Доктор Копросич в сопровождении санитара, несущего чемоданчик с инструментами, прибыл к нам еще до рассвета. Ему пришлось идти пешком, потому что из-за бури невозможно было найти экипаж.
Я встретил его весь в слезах, и он обошелся со мной очень ласково и призвал не терять надежды. Однако я должен тут же сказать, что мало есть на свете людей, которые были бы мне так несимпатичны, как доктор Копросич, — и все это после той нашей встречи. Он и сейчас еще жив, совсем старый, но по-прежнему окруженный уважением всех горожан. Когда я встречаю его на улице, такого дряхлого с нетвердой походкой, вышедшего немного поразмяться и подышать свежим воздухом, во мне тут же пробуждается моя старая неприязнь.
Тогда доктору было чуть больше сорока. Он много занимался судебной медициной и хотя был известен своими проитальянскими настроениями, пользовался доверием имперских властей, поручавших ему самые важные экспертизы[7]. Это был худой нервный человек с неприметным лицом. Некоторую значительность придавала ему только лысина, из-за которой его лоб казался выше, чем был на самом деле. И еще один его недостаток придавал его облику нечто значительное: когда он снимал очки — а он делал это всегда в минуту раздумья, — его внезапно ослепленные глаза смотрели мимо или поверх собеседника не то иронически, не то угрожающе и становились похожи на бесцветные глаза статуи. В общем, они делались очень неприятными.
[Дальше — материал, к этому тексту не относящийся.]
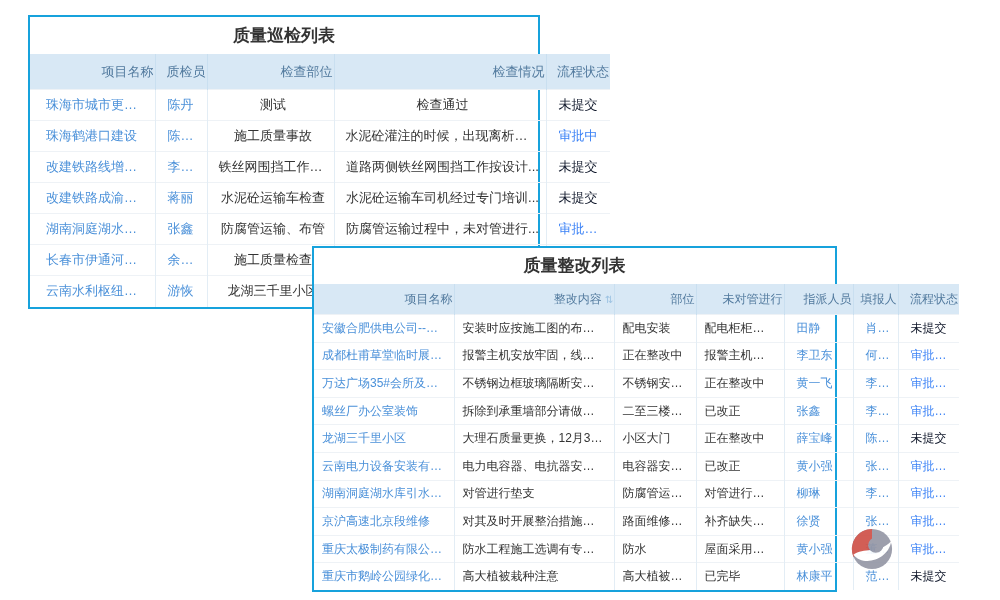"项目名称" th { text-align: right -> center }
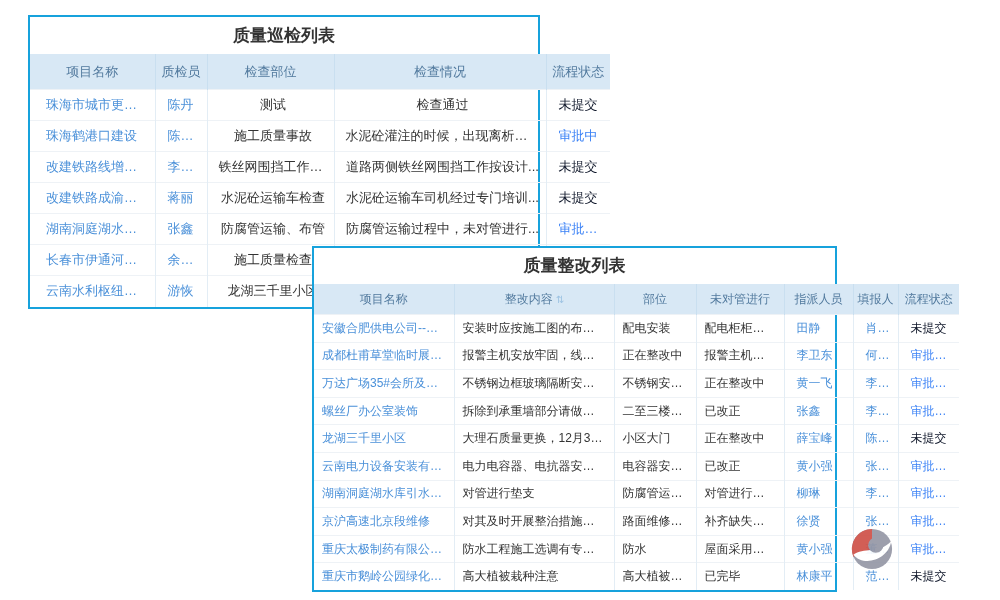"陈丹" td.ctr { padding: 0 12px -> 0 6px; text-align: left -> right }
Но если ему надо было сказать хотя бы одно слово, он обязательно водружал на нос очки, и его глаза тут же вновь становились глазами добропорядочного филистера, который, прежде чем вынести о чем-то суждение, желает тщательно все рассмотреть.
Войдя, он сел на стул прямо в прихожей и несколько минут отдыхал. При этом он попросил меня точно и подробно рассказать ему все, что произошло с момента первой тревоги и до его прихода. Он снял очки и уставился своими странными глазами в стену позади меня.
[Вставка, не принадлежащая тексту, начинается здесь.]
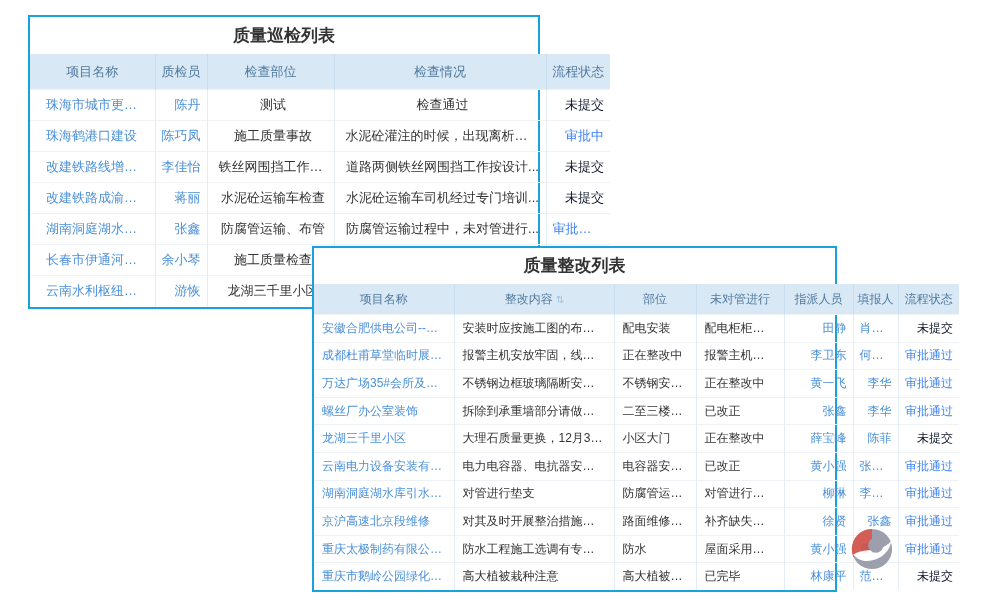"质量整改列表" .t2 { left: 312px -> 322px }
Я старался быть как можно более точным, что было в моем состоянии совсем нелегко. Кроме того, я знал, что доктор Копросич не выносит, когда люди, не сведущие в медицине, употребляют медицинские термины, стараясь в какой-то мере проникнуть в эту область. И когда я дошел в своем рассказе до явления, которое показалось мне удушьем церебрального происхождения, он надел очки только для того, чтобы сказать: «Поосторожнее с терминами. Мы сами потом разберемся, что к чему». Я рассказал ему также о странном поведении отца, о его страстном желании меня видеть, о поспешности, с которой он вдруг отправился спать. Правда, я не стал передавать ему содержание его странных речей, наверное, боялся, что в таком случае буду вынужден рассказать, что я ему отвечал. Но я сказал ему, что отцу не удавалось точно сформулировать свою мысль и было такое впечатление, будто он неустанно думает о чем-то, что прочно засело у него в голове, но что ему никак не удается выразить словами. Доктор водрузил на нос очки и, торжествуя, воскликнул:
— Ну, я-то знаю, что засело у него в голове!
Я тоже это знал, но не сказал, чтобы не рассердить доктора Копросича: отек мозга.
Мы подошли к постели больного. С помощью санитара доктор так и этак поворачивал бедное безвольное тело, и мне казалось, что это тянется ужасно долго. Он выслушал больного и осмотрел. При этом он попытался прибегнуть к помощи самого пациента, но тщетно.